If you're considering RAG in your SaaS and want to validate whether your use case justifies it (sometimes it doesn't — see the FAQ), book a 30-minute call at no cost. In 20 minutes I can usually tell you whether RAG is the right tool or whether your case is solved more simply with prompt engineering + a good system prompt.


Read also:

Frequently asked questions

Why pgvector and not Pinecone or another dedicated vector DB?

For most SaaS up to 1M chunks, pgvector on Supabase is enough: zero extra infra, trivial tenant scoping via RLS, flat costs. Pinecone makes sense when you hit 10M+ vectors or need very complex filters. Start with pgvector and migrate later if needed.

What chunk size should I use?

400-800 tokens with 50-100 overlap works well for technical docs and articles. For legal/contracts, go up to 1000-1500 tokens — the semantic unit is longer. For chat logs, drop to 200-300. If a chunk cuts an idea in half, answers will be bad.

Which embedding model in 2026?

OpenAI's text-embedding-3-small is the workhorse: USD 0.02 per 1M tokens, 1536 dimensions, solid quality for almost any SaaS. text-embedding-3-large is 5-10% better recall but 6x the cost. Voyage AI and Cohere embed-3 are valid alternatives, especially if you want to avoid OpenAI dependency.

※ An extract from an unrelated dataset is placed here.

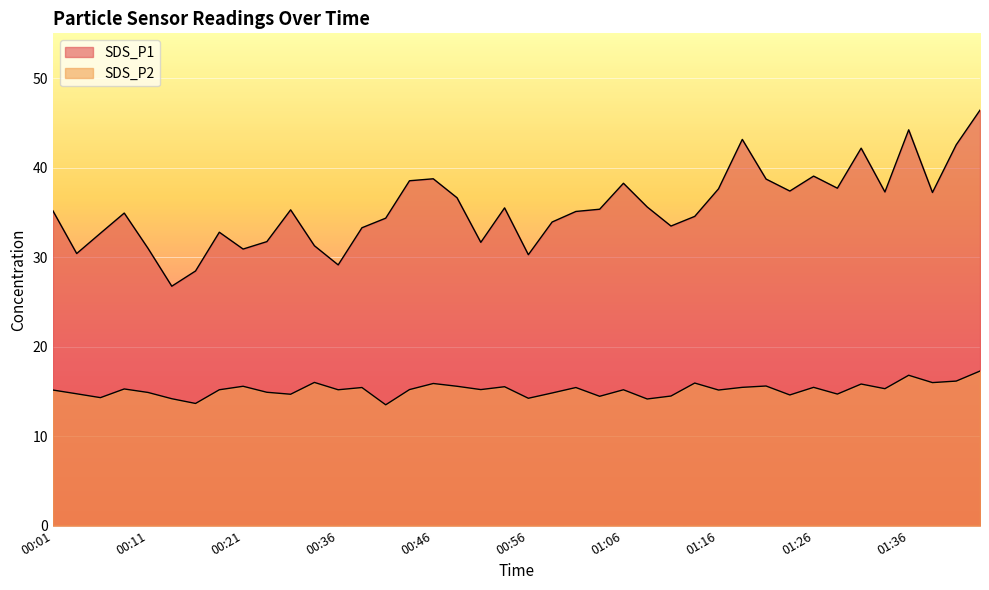

Which category has the lowest value in the SDS_P1 series?

00:14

How much does this cost to run in production?

For 5K indexed documents (10-50K chunks) and 1K queries/month: initial indexing USD 5-15 one-time, queries in operation USD 30-80/month (query embeddings + LLM completion). Supabase usually fits in free tier up to a point.

How do I handle multi-tenant permissions?

Add a `tenant_id` column to the embeddings table and filter it in the SQL query before doing the similarity search. With Supabase, configure Row Level Security policies per tenant_id. Never enforce permissions in app code alone — one bug and a customer sees another's data.

When do I NOT use RAG?

When the answer doesn't require external knowledge (tasks like classification, creative generation, translation). When the relevant documents fit in the model's context window (Claude Sonnet accepts 200K tokens — for small corpora it's simpler to stuff everything in). When you need answers that combine information across many documents — naive RAG fails on questions like 'compare all 2025 contracts'.